Fairness Act is anything but fair for immigrant nurses and their patients
OPINION — America’s population is growing, its workforce is aging and its health care system is straining under the weight of both. At the intersection of these trends is the very practical question of just who’s going to care for all these new patients.
Increasingly, the nurse answering that bedside call looks and sounds a lot like me, a first-generation immigrant.
Consider the numbers: U.S. medical facilities will need to hire more than 2 million new health care workers within the next six years just to keep pace with rising demand for care. If and when they can’t, the country will suffer an interruption of care so catastrophic as to threaten the well-being of everyone from school children and pregnant mothers to seniors and dialysis patients.
For decades, the U.S. has maintained a delicate health care staffing balance by relying on foreign-trained nurses like me. Without us, most U.S. medical facilities would collapse. Thanks to a popular immigration proposal that would unintentionally restrict access to foreign medical talent, that just might happen.
The Fairness for High-Skilled Immigrants Act, which the House passed last week by a vote of 365-65, would rapidly phase out per-country limits on employment-based visas in an attempt to ease the tremendous backlog for Indian green card applications. On paper, it’s all very complicated. In practice, though, it’s quite simple: It means passionate, qualified foreign nurses won’t be able to emigrate and deliver much-needed care.
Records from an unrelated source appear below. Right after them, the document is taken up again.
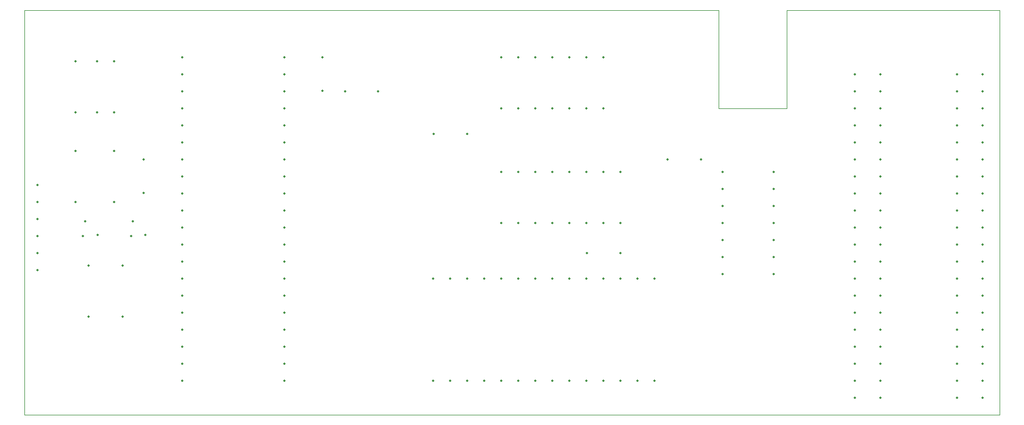
<source format=gbr>
%TF.GenerationSoftware,KiCad,Pcbnew,8.0.5+1*%
%TF.CreationDate,2024-10-09T19:18:35+02:00*%
%TF.ProjectId,QL_PC0084A_keyboard_adapter,514c5f50-4330-4303-9834-415f6b657962,0*%
%TF.SameCoordinates,Original*%
%TF.FileFunction,Profile,NP*%
%FSLAX46Y46*%
G04 Gerber Fmt 4.6, Leading zero omitted, Abs format (unit mm)*
G04 Created by KiCad (PCBNEW 8.0.5+1) date 2024-10-09 19:18:35*
%MOMM*%
%LPD*%
G01*
G04 APERTURE LIST*
%TA.AperFunction,Profile*%
%ADD10C,0.050000*%
%TD*%
%ADD11C,0.350000*%
G04 APERTURE END LIST*
D10*
X195580000Y-86360000D02*
X205740000Y-86360000D01*
X205740000Y-71755000D01*
X237490000Y-71755000D01*
X237490000Y-132080000D01*
X92075000Y-132080000D01*
X92075000Y-71755000D01*
X195580000Y-71755000D01*
X195580000Y-86360000D01*
D11*
X110109556Y-105282437D03*
X107932505Y-105409437D03*
X108204556Y-103250437D03*
X102976000Y-105283000D03*
X100798949Y-105410000D03*
X101071000Y-103251000D03*
X115570000Y-78740000D03*
X115570000Y-81280000D03*
X115570000Y-83820000D03*
X115570000Y-86360000D03*
X115570000Y-88900000D03*
X115570000Y-91440000D03*
X115570000Y-93980000D03*
X115570000Y-96520000D03*
X115570000Y-99060000D03*
X115570000Y-101600000D03*
X115570000Y-104140000D03*
X115570000Y-106680000D03*
X115570000Y-109220000D03*
X115570000Y-111760000D03*
X115570000Y-114300000D03*
X115570000Y-116840000D03*
X115570000Y-119380000D03*
X115570000Y-121920000D03*
X115570000Y-124460000D03*
X115570000Y-127000000D03*
X130810000Y-127000000D03*
X130810000Y-124460000D03*
X130810000Y-121920000D03*
X130810000Y-119380000D03*
X130810000Y-116840000D03*
X130810000Y-114300000D03*
X130810000Y-111760000D03*
X130810000Y-109220000D03*
X130810000Y-106680000D03*
X130810000Y-104140000D03*
X130810000Y-101600000D03*
X130810000Y-99060000D03*
X130810000Y-96520000D03*
X130810000Y-93980000D03*
X130810000Y-91440000D03*
X130810000Y-88900000D03*
X130810000Y-86360000D03*
X130810000Y-83820000D03*
X130810000Y-81280000D03*
X130810000Y-78740000D03*
X178440000Y-78750000D03*
X175900000Y-78750000D03*
X173360000Y-78750000D03*
X170820000Y-78750000D03*
X168280000Y-78750000D03*
X165740000Y-78750000D03*
X163200000Y-78750000D03*
X163200000Y-86370000D03*
X165740000Y-86370000D03*
X168280000Y-86370000D03*
X170820000Y-86370000D03*
X173360000Y-86370000D03*
X175900000Y-86370000D03*
X178440000Y-86370000D03*
X215900000Y-81280000D03*
X215900000Y-83820000D03*
X215900000Y-86360000D03*
X215900000Y-88900000D03*
X215900000Y-91440000D03*
X215900000Y-93980000D03*
X215900000Y-96520000D03*
X215900000Y-99060000D03*
X215900000Y-101600000D03*
X215900000Y-104140000D03*
X215900000Y-106680000D03*
X215900000Y-109220000D03*
X215900000Y-111760000D03*
X215900000Y-114300000D03*
X215900000Y-116840000D03*
X215900000Y-119380000D03*
X215900000Y-121920000D03*
X215900000Y-124460000D03*
X215900000Y-127000000D03*
X215900000Y-129540000D03*
X231140000Y-129540000D03*
X231140000Y-127000000D03*
X231140000Y-124460000D03*
X231140000Y-121920000D03*
X231140000Y-119380000D03*
X231140000Y-116840000D03*
X231140000Y-114300000D03*
X231140000Y-111760000D03*
X231140000Y-109220000D03*
X231140000Y-106680000D03*
X231140000Y-104140000D03*
X231140000Y-101600000D03*
X231140000Y-99060000D03*
X231140000Y-96520000D03*
X231140000Y-93980000D03*
X231140000Y-91440000D03*
X231140000Y-88900000D03*
X231140000Y-86360000D03*
X231140000Y-83820000D03*
X231140000Y-81280000D03*
X105410000Y-86995000D03*
X105410000Y-79375000D03*
X136525000Y-83780000D03*
X136525000Y-78780000D03*
X180975000Y-95885000D03*
X178435000Y-95885000D03*
X175895000Y-95885000D03*
X173355000Y-95885000D03*
X170815000Y-95885000D03*
X168275000Y-95885000D03*
X165735000Y-95885000D03*
X163195000Y-95885000D03*
X163195000Y-103505000D03*
X165735000Y-103505000D03*
X168275000Y-103505000D03*
X170815000Y-103505000D03*
X173355000Y-103505000D03*
X175895000Y-103505000D03*
X178435000Y-103505000D03*
X180975000Y-103505000D03*
X109855000Y-98980000D03*
X109855000Y-93980000D03*
X153075000Y-90170000D03*
X158075000Y-90170000D03*
X187960000Y-93980000D03*
X192960000Y-93980000D03*
X105410000Y-92710000D03*
X105410000Y-100330000D03*
X180975000Y-107950000D03*
X175975000Y-107950000D03*
X139880000Y-83790000D03*
X144780000Y-83790000D03*
X102870000Y-86995000D03*
X102870000Y-79375000D03*
X106680000Y-109855000D03*
X106680000Y-117475000D03*
X101600000Y-109855000D03*
X101600000Y-117475000D03*
X99695000Y-100330000D03*
X99695000Y-92710000D03*
X203825000Y-111125000D03*
X203825000Y-108585000D03*
X203825000Y-106045000D03*
X203825000Y-103505000D03*
X203825000Y-100965000D03*
X203825000Y-98425000D03*
X203825000Y-95885000D03*
X196205000Y-95885000D03*
X196205000Y-98425000D03*
X196205000Y-100965000D03*
X196205000Y-103505000D03*
X196205000Y-106045000D03*
X196205000Y-108585000D03*
X196205000Y-111125000D03*
X99695000Y-79375000D03*
X99695000Y-86995000D03*
X153035000Y-127000000D03*
X155575000Y-127000000D03*
X158115000Y-127000000D03*
X160655000Y-127000000D03*
X163195000Y-127000000D03*
X165735000Y-127000000D03*
X168275000Y-127000000D03*
X170815000Y-127000000D03*
X173355000Y-127000000D03*
X175895000Y-127000000D03*
X178435000Y-127000000D03*
X180975000Y-127000000D03*
X183515000Y-127000000D03*
X186055000Y-127000000D03*
X186055000Y-111760000D03*
X183515000Y-111760000D03*
X180975000Y-111760000D03*
X178435000Y-111760000D03*
X175895000Y-111760000D03*
X173355000Y-111760000D03*
X170815000Y-111760000D03*
X168275000Y-111760000D03*
X165735000Y-111760000D03*
X163195000Y-111760000D03*
X160655000Y-111760000D03*
X158115000Y-111760000D03*
X155575000Y-111760000D03*
X153035000Y-111760000D03*
X93980000Y-110490000D03*
X93980000Y-107950000D03*
X93980000Y-105410000D03*
X93980000Y-102870000D03*
X93980000Y-100330000D03*
X93980000Y-97790000D03*
X234950000Y-129540000D03*
X234950000Y-127000000D03*
X234950000Y-124460000D03*
X234950000Y-121920000D03*
X234950000Y-119380000D03*
X234950000Y-116840000D03*
X234950000Y-114300000D03*
X234950000Y-111760000D03*
X234950000Y-109220000D03*
X234950000Y-106680000D03*
X234950000Y-104140000D03*
X234950000Y-101600000D03*
X234950000Y-99060000D03*
X234950000Y-96520000D03*
X234950000Y-93980000D03*
X234950000Y-91440000D03*
X234950000Y-88900000D03*
X234950000Y-86360000D03*
X234950000Y-83820000D03*
X234950000Y-81280000D03*
X219710000Y-81280000D03*
X219710000Y-83820000D03*
X219710000Y-86360000D03*
X219710000Y-88900000D03*
X219710000Y-91440000D03*
X219710000Y-93980000D03*
X219710000Y-96520000D03*
X219710000Y-99060000D03*
X219710000Y-101600000D03*
X219710000Y-104140000D03*
X219710000Y-106680000D03*
X219710000Y-109220000D03*
X219710000Y-111760000D03*
X219710000Y-114300000D03*
X219710000Y-116840000D03*
X219710000Y-119380000D03*
X219710000Y-121920000D03*
X219710000Y-124460000D03*
X219710000Y-127000000D03*
X219710000Y-129540000D03*
M02*

</source>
America’s nurse deficit has been teetering at the brink for decades, but it’s only projected to worsen as baby boomers age into retirement. The plain reality is that the country can’t educate and hire enough U.S. workers to meet demand, forcing hospitals to recruit foreign talent to bridge one of the world’s most severe labor shortages.
Despite the urgency to hire more nurses, immigration rules don’t make it easy on either the hospital or clinician to fill long-open jobs. In fact, immigration laws require foreign-educated nurses living abroad to secure an offer of employment before they even begin the permanent residence application, which often takes a year or more and requires that they not enter the country until it’s been completed.
This lengthy process is unlike those for other high-skilled employment fields, like tech workers, who are already living and working in the country on work visas while awaiting green card consideration.
After years of waiting and seemingly endless forms, post-training credential certifications and English proficiency exams, I was finally able to emigrate to the U.S. in 2014 after having first secured a nursing position through a health care staffing agency.
My husband and children joined me, and together we found a community and built a life. We became Americans, all of us, but not without challenge or cost. After visiting the site of the 9/11 terrorist attacks in New York, my daughter heard and answered the call to serve her new country and enlisted in the United States Air Force.
Like her mother, she had hoped to become a nurse and earn her commission as an officer, but sadly, she wasn’t able to realize those dreams. Airman Patricia Roy died while on active duty and was posthumously awarded the Air Force Achievement Medal in recognition of her outstanding service.
Patricia had been recognized by her country and community with praise and awards, but her great dream of becoming a nurse had been denied. It was in her memory that my husband, who had previously had a successful career as a project manager, enrolled in a nursing program. He graduated with high honors last year and is now in a leadership role in the health care field.
Coming to America changed my life and not simply because of Patricia — it gave me the special privilege to care for people in their most tender moments. I know that I make a difference in the lives of my patients as do the hundreds of thousands of other foreign-educated nurses working in this country. Without us, America would be worse off. It’s just that simple.
The Fairness Act’s motivations are virtuous, but good intentions don’t absolve it of its profound unintended consequences. This will devastate patient access in virtually every corner of the country as it makes it virtually impossible for qualified nurses to come here. Unless the Senate acts to include a special carve-out for nurses, U.S. health care and patients will suffer.
America needs nurses now more than ever, but the Fairness Act will limit the country’s access to them. The bill might aspire to fairness, but it doesn’t deliver it for nurses and certainly not for patients.
Virgie Roy, RN, BSN, lives in Fairfield, Calif. with her husband and two sons. She was placed in her California hospital by MedPro Healthcare Staffing, a member of the American Association of International Healthcare Recruitment, which has advocated a clinician carve-out of the Fairness for High-Skilled Immigrants Act.